Document layout analysis data
------------
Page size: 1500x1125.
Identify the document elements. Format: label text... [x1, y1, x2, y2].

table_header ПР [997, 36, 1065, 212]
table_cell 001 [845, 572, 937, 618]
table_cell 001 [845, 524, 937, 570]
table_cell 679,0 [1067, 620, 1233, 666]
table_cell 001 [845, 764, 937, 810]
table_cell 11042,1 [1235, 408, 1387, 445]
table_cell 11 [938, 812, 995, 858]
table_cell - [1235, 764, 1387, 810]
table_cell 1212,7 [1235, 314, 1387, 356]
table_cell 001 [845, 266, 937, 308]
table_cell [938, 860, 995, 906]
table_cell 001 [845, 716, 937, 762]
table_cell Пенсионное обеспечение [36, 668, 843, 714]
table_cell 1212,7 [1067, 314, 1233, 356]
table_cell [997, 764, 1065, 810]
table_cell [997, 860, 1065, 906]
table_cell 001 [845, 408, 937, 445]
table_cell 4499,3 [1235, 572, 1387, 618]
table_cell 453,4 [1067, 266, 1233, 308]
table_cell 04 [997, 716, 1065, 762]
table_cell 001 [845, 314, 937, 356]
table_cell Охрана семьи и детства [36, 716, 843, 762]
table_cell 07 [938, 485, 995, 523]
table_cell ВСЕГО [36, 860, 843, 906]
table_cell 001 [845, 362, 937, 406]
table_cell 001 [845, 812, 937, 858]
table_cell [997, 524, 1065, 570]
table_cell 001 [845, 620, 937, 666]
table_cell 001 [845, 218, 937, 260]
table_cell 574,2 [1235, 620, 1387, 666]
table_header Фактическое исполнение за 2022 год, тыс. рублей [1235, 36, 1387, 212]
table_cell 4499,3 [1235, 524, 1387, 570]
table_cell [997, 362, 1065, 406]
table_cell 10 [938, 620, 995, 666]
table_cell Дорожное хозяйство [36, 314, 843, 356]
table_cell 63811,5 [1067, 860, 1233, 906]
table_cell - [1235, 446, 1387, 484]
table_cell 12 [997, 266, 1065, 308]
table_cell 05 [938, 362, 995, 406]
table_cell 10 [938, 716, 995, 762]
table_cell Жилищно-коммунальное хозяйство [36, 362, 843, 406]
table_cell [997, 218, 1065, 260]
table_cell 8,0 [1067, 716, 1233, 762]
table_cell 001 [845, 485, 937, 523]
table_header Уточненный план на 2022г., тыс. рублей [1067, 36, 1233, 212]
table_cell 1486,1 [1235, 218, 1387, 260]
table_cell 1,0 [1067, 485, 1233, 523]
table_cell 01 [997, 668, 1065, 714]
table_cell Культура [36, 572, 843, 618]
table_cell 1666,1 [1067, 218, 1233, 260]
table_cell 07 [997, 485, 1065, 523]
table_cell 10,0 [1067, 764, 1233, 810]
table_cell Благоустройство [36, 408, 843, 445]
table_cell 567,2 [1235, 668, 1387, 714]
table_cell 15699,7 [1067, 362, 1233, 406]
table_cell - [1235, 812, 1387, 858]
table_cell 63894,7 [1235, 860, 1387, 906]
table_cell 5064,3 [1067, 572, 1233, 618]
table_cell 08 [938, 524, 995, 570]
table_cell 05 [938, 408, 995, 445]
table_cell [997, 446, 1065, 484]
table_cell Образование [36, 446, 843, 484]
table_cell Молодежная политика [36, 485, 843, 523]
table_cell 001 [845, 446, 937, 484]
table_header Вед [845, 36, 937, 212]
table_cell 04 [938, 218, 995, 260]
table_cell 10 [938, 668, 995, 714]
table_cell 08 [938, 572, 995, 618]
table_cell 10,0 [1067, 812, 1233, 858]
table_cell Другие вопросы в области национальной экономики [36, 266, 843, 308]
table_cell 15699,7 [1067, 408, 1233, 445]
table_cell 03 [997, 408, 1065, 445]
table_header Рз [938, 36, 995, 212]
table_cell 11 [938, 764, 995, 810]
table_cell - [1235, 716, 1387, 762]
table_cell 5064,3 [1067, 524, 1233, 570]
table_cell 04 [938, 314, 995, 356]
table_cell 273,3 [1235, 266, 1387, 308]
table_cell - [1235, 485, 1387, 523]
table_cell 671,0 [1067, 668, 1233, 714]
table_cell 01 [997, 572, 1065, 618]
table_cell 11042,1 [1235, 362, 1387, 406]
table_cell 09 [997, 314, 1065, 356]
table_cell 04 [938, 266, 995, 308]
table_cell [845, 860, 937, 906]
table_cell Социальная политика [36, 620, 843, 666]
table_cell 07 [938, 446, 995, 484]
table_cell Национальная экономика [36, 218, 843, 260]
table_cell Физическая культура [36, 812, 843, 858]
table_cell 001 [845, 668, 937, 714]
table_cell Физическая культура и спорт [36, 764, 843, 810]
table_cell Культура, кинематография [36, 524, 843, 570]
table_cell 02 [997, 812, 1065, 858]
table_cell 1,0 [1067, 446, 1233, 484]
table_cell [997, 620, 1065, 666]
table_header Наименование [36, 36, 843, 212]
------------
YOUR INSTRUCTIONS
The lines of the records that contain the string "политика" should be located and copied.

SOLUTION FOR THIS TASK
table_cell Молодежная политика [36, 485, 843, 523]
table_cell Социальная политика [36, 620, 843, 666]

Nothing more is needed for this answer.